What kind of a Savior was He? What kind of gift did He offer? Who are the beneficiaries?

Jesus is Meek and Lowly

The real story of Christmas is captured in the first two verses of the Christmas hymn “Away in a Manger”:

Away in a manger, no crib for a bed,
The little Lord Jesus laid down his sweet head.
The stars in the bright sky looked down where he lay,
The little Lord Jesus asleep on the hay.

The cattle are lowing, the baby awakes,
But little Lord Jesus no crying he makes.
I love thee, Lord Jesus! Look down from the sky,
And stay by my side until morning is nigh.

He was a descendant of King David, but he was born in a stable, and not a palace or a castle. His delivery was not in a hospital, but a barn. The parents needed to do a lot of work before the baby was born. Joseph and Mary had to sweep the floor, wipe the dust and clean the place. They had to do with what they had, including enduring the noise and smell of animals and coping without the benefit of a kitchen or a bathroom. Even our present-day garages are cleaner than the horse stable, pig-sty or chicken coop that was Jesus’ shelter. No disinfectant or deodorant could sanitize or freshen the place enough.

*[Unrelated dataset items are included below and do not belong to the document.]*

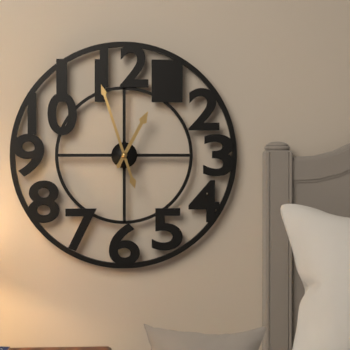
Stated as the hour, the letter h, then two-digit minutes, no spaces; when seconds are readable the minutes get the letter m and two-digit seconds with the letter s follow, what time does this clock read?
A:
12h57
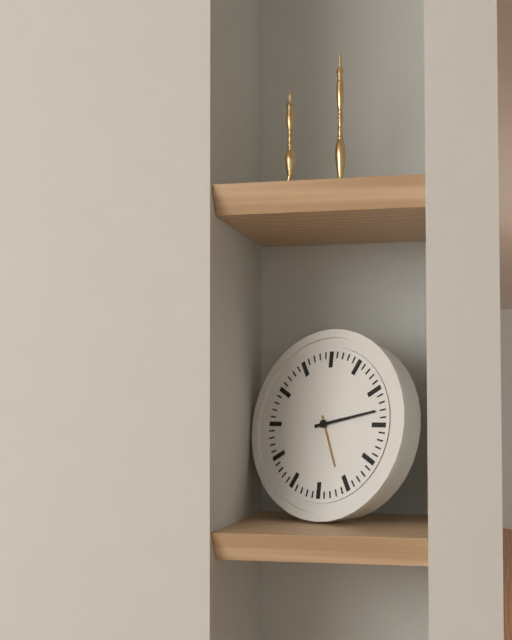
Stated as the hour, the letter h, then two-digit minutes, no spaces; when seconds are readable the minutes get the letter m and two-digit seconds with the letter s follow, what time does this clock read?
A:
5h13
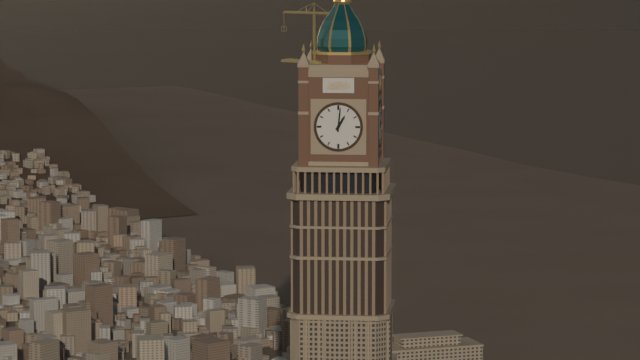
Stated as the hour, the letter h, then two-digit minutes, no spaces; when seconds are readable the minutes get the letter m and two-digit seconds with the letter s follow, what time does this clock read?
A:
1h01
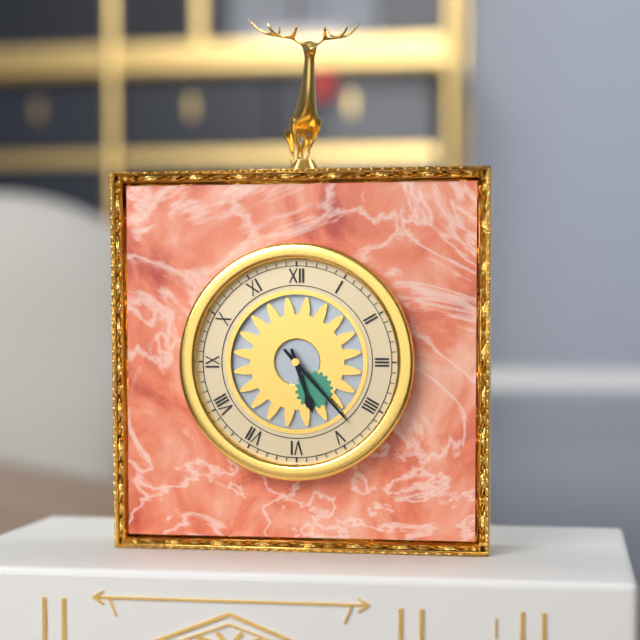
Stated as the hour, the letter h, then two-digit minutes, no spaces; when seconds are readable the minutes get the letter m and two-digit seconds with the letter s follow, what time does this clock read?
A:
5h23
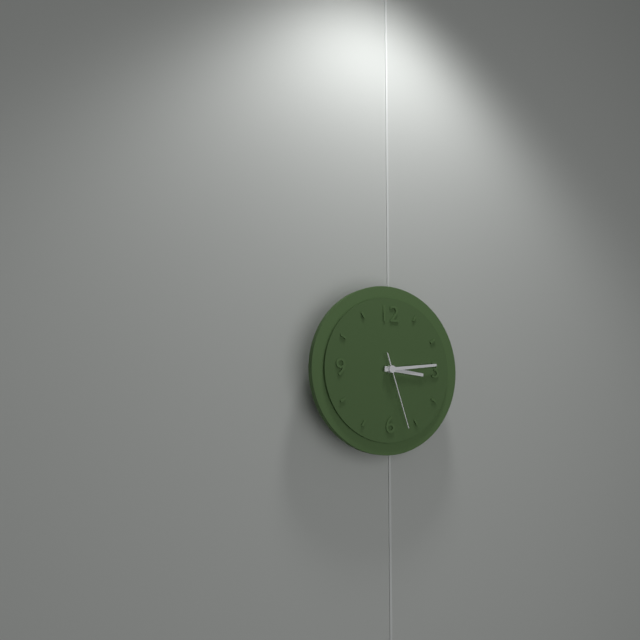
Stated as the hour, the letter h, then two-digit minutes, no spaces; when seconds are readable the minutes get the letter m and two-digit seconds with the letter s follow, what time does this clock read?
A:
3h14m27s
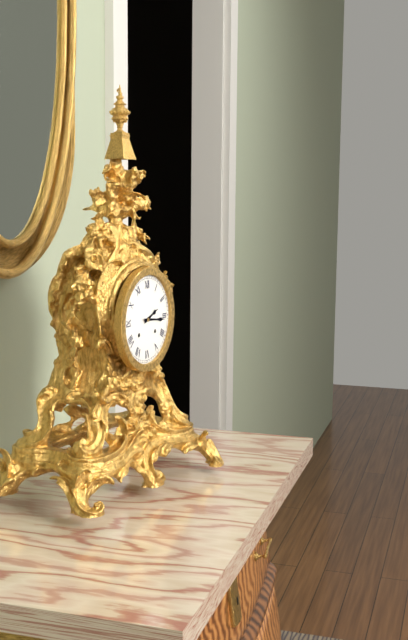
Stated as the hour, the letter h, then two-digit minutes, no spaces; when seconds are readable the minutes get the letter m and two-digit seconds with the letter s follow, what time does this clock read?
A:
2h16
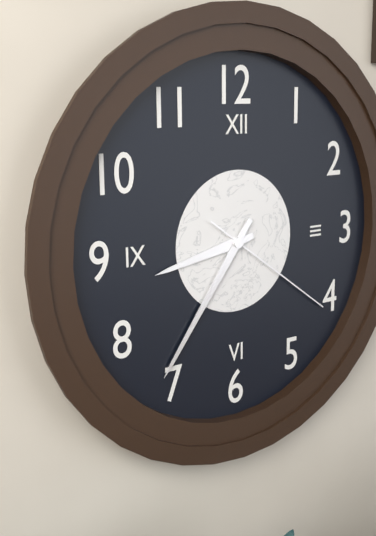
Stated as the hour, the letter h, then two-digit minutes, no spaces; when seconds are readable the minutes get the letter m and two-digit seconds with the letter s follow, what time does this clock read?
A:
8h36m21s
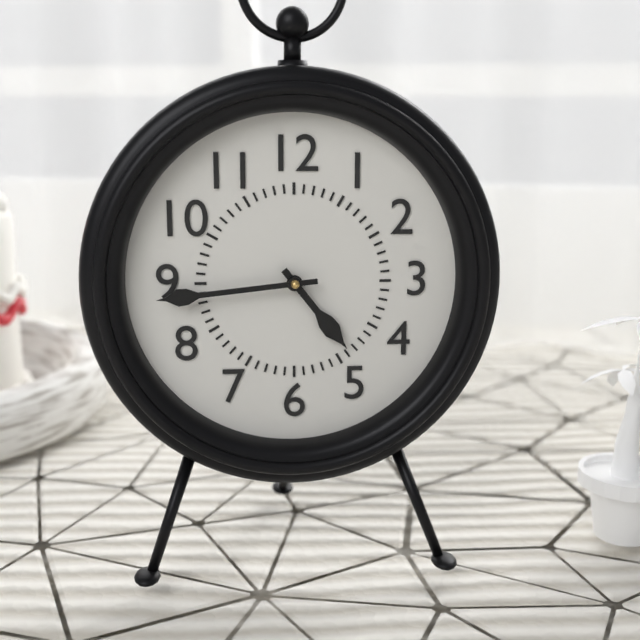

Jesus is Majestic and Lord

Caesar Augustus had ordered a census, sent everyone packing and made life miserable. Rich or poor, strong or weak, men and women had to return to their hometown to register. Included in the throng was Mary, who was with child. However, the birth of Jesus turned the first Christmas from a gloomy Christmas into a glorious one. He had an invited audience at his birthday party, but His audience was not royalty, diplomats or socialites, but angels, shepherds and the heavenly host, and what a breathtaking, spine tingling and eyebrow raising performance it was.

Jesus is Merciful and Love

The Bible says that we were dead in sins (Ephesians 2:1, Ephesians 5, Colossians 2:13), darkened in reason (Ephesians 4:18) and doomed for destruction (I Timothy 6:9), but Jesus came to land a fatal blow to sin. What He had done to sin for our sake in theological terms included forgiving (Matthew 9:2), bearing (John 1:29, Hebrews 9:28), erasing (Acts 3:19), purging (Hebrews 1:3) and canceling (Hebrews 9:26) the sins of men. He died for our sins (I Corinthians 15:3), freed us from sins (Romans 6:22) and remembers them no more (Hebrews 10:17). Three times the Bible says that He is the atoning sacrifice (Hebrews 2:17, I John 2:2, I John 4:10) for our sins.

The birth and resurrection of Jesus Christ are the two constants after the shopping is done, the sales are counted and the season is over. The greatest gift of all is the gift money cannot buy. It is what the Prince of Peace has given to the world: the forgiveness of sins and salvation of sinners. Our responsibility is to receive the free gift and to tell the lost world of the Saviors’ birth, because one day the tiny babe will return as the conquering King.